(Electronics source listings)
++++++++++

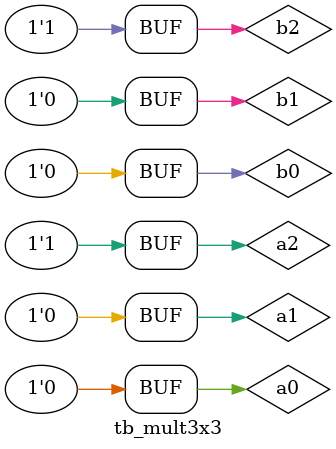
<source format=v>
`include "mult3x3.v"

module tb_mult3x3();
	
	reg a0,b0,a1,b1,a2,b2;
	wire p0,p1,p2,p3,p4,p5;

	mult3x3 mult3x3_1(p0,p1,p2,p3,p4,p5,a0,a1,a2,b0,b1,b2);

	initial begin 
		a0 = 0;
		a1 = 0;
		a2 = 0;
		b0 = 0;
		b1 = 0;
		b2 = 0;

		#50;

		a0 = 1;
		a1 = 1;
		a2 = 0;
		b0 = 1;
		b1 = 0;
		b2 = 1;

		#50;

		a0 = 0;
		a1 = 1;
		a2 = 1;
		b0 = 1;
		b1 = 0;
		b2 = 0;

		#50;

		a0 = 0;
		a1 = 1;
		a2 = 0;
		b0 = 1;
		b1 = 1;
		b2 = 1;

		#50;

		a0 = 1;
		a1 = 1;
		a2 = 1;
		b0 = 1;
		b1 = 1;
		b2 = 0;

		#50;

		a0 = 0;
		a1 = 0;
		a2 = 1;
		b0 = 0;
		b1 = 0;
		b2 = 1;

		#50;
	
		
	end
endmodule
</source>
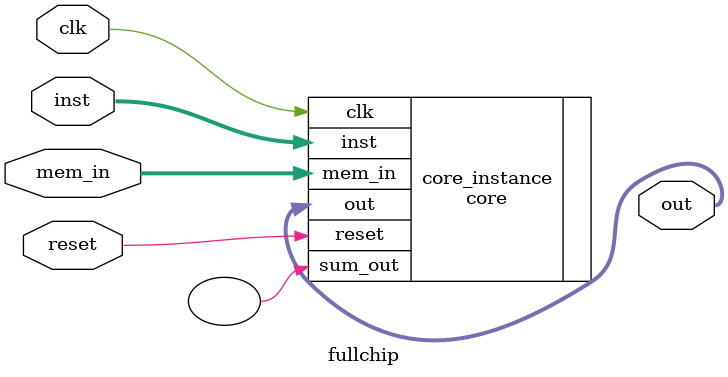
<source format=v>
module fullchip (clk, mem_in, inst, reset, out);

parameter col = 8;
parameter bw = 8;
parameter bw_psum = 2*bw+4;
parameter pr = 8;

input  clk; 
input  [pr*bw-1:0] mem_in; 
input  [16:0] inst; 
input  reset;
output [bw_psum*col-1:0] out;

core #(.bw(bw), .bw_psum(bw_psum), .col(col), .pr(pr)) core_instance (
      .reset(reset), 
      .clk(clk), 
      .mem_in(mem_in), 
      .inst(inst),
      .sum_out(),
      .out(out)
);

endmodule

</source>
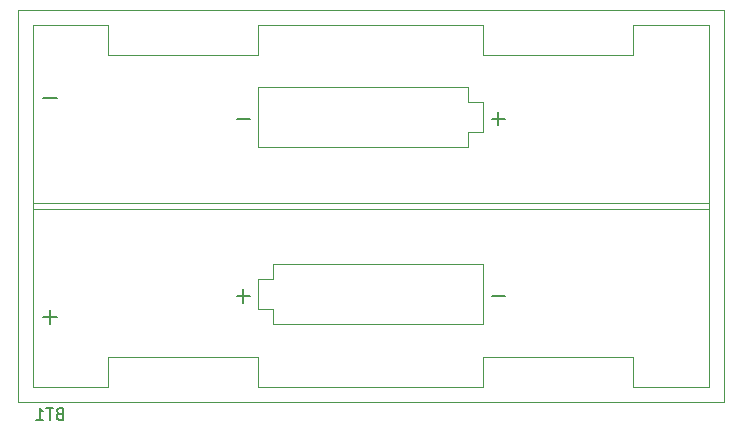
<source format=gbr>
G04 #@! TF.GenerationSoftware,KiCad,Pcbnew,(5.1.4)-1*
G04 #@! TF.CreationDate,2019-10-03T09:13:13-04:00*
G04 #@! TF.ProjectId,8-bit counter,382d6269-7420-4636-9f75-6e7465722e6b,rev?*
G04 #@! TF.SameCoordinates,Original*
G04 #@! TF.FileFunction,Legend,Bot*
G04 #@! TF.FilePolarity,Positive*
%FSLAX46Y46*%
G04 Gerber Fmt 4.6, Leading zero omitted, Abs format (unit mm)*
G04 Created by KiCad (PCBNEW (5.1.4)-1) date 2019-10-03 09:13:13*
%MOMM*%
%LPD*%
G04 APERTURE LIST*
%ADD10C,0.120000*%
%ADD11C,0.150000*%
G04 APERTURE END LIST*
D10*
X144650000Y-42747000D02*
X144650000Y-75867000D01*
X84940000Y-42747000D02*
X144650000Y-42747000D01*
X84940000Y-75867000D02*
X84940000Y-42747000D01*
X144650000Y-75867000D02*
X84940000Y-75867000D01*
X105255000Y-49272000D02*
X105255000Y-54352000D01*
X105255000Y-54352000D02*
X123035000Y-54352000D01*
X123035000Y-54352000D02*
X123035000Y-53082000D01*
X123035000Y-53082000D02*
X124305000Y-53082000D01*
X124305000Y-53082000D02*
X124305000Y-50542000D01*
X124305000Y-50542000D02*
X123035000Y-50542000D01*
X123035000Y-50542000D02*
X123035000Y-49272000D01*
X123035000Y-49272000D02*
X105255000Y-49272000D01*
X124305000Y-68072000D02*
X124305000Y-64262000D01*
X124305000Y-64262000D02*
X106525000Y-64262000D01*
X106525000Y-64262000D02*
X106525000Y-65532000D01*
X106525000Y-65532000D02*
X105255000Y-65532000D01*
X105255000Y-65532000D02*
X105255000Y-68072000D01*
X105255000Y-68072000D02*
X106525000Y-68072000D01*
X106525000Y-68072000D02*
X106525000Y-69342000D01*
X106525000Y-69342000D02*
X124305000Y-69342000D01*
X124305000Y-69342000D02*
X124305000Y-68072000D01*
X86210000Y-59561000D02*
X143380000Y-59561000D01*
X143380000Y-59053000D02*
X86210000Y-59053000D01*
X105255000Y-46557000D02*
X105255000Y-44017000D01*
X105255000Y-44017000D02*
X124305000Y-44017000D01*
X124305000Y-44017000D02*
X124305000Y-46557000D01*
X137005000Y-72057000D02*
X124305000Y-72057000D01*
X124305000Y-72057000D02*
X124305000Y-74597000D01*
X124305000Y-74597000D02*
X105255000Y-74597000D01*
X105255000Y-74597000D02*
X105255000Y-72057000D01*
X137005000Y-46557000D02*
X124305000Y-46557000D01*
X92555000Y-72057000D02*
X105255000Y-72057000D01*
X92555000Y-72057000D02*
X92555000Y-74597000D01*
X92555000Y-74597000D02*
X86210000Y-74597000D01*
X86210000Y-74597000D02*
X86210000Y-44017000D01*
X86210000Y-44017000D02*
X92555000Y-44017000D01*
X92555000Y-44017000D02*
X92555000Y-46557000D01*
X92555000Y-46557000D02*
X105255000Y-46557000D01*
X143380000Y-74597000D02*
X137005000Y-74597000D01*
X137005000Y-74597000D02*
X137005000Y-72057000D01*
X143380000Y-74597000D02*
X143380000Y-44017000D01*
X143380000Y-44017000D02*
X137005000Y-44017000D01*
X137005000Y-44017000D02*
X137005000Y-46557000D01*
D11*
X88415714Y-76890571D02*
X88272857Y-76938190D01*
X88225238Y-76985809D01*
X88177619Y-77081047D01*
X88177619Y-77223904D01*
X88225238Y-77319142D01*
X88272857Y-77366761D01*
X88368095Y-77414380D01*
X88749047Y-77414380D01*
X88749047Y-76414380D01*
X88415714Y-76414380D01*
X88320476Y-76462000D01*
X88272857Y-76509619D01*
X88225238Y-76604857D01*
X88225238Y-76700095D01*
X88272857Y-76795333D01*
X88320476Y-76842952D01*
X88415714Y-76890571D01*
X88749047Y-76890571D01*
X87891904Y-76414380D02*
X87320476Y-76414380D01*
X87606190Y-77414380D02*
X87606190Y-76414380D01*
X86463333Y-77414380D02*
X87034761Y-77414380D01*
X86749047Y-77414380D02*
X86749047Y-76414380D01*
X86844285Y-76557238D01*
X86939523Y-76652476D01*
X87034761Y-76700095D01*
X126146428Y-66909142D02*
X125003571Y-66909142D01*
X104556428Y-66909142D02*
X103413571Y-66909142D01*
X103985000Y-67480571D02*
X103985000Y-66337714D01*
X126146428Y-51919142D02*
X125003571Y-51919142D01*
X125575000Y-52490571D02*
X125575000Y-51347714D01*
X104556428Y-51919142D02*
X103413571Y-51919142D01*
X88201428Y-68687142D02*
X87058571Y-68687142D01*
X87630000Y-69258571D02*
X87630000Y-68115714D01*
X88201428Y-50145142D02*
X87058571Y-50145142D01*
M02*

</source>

++++++++++

## [WHAT NEEDS TO BE DONE]
Using the records above, copy all lines that include the word "APERTURE".

## [EXERCISE RESPONSE]
G04 APERTURE LIST*
G04 APERTURE END LIST*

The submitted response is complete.